«Man hört so nichts»
Wer hinhört, entdeckt Geschichten, Ideen und Chancen. Das trifft für «Standpunkt»-Autorin Viviane Kägi nicht nur auf die Schule zu, sondern auch auf das Weltgeschehen.
«Was habt ihr heute in der Schule gemacht?» – «Nichts.»
Und doch: Sie haben Insekten probiert. Sie haben einen Airbag für ein Ei gebaut, aus vier Metern Höhe getestet – und sich mit der besten Freundin gestritten.
Als Lehrerin und aus dem Umfeld höre ich teilweise: «Man hört so nichts aus der Schule.» Vielleicht liegt es an den Fragen, vielleicht auch daran, dass Kinder nicht jedes Erlebnis sofort teilen. Aber gerade dieses Schweigen zeigt: Es steckt viel mehr dahinter, als man auf den ersten Blick sieht.
So ist es auch in unserer Gesellschaft. «Man hört so nichts», sagen viele, wenn es um Politik geht. Und doch passiert eine Menge – nicht immer im Rampenlicht, aber mitten im Alltag. Schlagzeilen erzählen von Krisen oder Wahlen. Die eigentliche Arbeit aber geschieht in Kommissionen, an Sitzungen, beim Sammeln von Unterschriften und im Ringen um Lösungen. Diese Prozesse sind vielleicht unspektakulär, aber genau sie tragen dazu bei, dass wir gemeinsam weiterkommen.
Wer genauer hinhört, entdeckt die leisen Töne: die kleinen Fortschritte, die Kompromisse, die neuen Ideen. Politik ist mehr als das Echo der Empörung. Sie lebt von Beharrlichkeit – und davon, dass Menschen sich einbringen.
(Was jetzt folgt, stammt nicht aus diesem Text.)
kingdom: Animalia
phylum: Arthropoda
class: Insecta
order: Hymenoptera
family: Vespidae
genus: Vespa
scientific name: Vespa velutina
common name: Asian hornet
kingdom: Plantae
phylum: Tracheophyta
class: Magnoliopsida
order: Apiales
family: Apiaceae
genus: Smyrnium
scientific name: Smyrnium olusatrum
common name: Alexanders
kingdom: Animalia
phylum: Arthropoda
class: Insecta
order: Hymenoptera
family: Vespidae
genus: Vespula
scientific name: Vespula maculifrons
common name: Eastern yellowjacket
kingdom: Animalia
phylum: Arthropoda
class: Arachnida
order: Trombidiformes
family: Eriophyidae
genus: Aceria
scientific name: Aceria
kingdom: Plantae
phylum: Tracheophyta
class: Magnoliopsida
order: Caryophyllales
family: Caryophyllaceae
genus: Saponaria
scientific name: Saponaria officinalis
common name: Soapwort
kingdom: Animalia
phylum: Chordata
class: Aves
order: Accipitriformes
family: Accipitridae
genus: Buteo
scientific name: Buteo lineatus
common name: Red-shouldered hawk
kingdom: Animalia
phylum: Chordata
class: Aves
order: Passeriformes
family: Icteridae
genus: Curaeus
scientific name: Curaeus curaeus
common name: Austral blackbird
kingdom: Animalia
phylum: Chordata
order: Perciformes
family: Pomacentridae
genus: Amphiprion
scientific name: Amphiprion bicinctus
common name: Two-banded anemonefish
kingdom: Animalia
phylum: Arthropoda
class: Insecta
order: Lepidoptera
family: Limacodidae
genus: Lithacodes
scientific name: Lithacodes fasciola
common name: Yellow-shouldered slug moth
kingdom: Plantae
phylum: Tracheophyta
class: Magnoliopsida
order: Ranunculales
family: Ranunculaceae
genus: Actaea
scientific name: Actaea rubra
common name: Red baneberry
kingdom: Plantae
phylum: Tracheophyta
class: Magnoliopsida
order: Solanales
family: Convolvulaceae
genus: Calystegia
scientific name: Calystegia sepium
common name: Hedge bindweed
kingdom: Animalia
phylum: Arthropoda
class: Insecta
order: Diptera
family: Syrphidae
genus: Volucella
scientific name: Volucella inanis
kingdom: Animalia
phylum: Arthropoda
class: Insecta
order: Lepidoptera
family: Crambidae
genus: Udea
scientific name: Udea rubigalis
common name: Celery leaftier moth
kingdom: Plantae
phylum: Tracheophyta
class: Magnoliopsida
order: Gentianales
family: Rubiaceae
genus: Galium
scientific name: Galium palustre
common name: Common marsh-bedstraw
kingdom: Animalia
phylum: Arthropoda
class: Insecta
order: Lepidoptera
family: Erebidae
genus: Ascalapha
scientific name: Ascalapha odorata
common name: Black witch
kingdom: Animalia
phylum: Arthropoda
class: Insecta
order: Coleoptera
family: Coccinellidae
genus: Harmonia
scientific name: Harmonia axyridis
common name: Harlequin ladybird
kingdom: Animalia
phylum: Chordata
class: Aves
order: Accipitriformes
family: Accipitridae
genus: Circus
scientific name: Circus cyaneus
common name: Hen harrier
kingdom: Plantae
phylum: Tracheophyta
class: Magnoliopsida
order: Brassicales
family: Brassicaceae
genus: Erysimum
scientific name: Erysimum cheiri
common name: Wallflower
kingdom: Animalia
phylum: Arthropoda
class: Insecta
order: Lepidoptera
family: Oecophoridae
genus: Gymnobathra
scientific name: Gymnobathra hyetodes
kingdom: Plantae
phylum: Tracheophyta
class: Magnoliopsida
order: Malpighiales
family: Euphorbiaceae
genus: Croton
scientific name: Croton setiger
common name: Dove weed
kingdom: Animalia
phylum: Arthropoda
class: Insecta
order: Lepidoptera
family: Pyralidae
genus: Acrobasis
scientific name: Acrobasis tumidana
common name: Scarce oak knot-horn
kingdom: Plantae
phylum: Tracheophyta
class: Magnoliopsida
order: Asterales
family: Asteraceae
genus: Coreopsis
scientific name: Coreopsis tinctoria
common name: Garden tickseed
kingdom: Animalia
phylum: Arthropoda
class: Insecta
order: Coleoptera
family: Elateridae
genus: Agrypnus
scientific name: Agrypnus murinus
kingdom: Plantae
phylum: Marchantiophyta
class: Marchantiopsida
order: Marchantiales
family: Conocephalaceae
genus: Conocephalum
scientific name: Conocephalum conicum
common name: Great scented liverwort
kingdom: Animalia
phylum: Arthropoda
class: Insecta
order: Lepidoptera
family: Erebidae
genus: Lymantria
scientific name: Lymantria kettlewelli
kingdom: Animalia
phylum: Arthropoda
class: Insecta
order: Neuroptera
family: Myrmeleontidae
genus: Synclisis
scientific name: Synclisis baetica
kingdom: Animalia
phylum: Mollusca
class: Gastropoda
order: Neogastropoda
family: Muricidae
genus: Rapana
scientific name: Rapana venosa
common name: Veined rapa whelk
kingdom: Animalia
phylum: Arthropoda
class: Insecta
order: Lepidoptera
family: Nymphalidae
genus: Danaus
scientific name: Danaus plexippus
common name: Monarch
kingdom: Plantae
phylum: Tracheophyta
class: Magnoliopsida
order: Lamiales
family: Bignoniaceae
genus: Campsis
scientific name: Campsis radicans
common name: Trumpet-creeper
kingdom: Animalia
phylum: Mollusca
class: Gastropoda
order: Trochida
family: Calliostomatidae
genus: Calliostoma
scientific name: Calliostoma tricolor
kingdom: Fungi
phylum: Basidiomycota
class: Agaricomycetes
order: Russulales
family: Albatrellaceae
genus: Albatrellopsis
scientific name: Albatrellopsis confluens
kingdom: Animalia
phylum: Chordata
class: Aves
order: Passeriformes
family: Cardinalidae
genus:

Noch 2016 nutzten fast neun von zehn Menschen in der Schweiz wöchentlich Fernsehen, Radio oder Print. Heute sind es nur noch sieben von zehn. Viele wenden sich ab, weil die Informationsflut überwältigend wirkt oder weil sich das Gefühl einschleicht, es sei ohnehin immer dasselbe. Das ist eine Herausforderung – aber auch eine Chance. Denn jede und jeder von uns hat die Möglichkeit, bewusst hinzuschauen und sich ein differenziertes Bild zu machen, das über Schlagzeilen hinausgeht. Sonst heisst es schnell auch hier: «Man hört so nichts.»
So wie Kinder nach einem langen Schultag viel erlebt haben, auch wenn sie «nichts» erzählen, so passiert politisch wie gesellschaftlich weit mehr, als man auf den ersten Blick erkennt. Wer hinhört, entdeckt Geschichten, Ideen und Chancen.
Denn «man hört so nichts» heisst nicht, dass nichts da ist – sondern, dass wir die Wahl haben, wie genau wir zuhören. Und genau darin steckt etwas Ermutigendes: Eine lebendige Gesellschaft lebt nicht von Schlagzeilen, sondern davon, dass wir alle hinhören – und mitreden.
Viviane Kägi ist in Neubrunn, Turbenthal, aufgewachsen. Sie ist Präsidentin der GLP Tösstal und arbeitet als Sekundarlehrerin.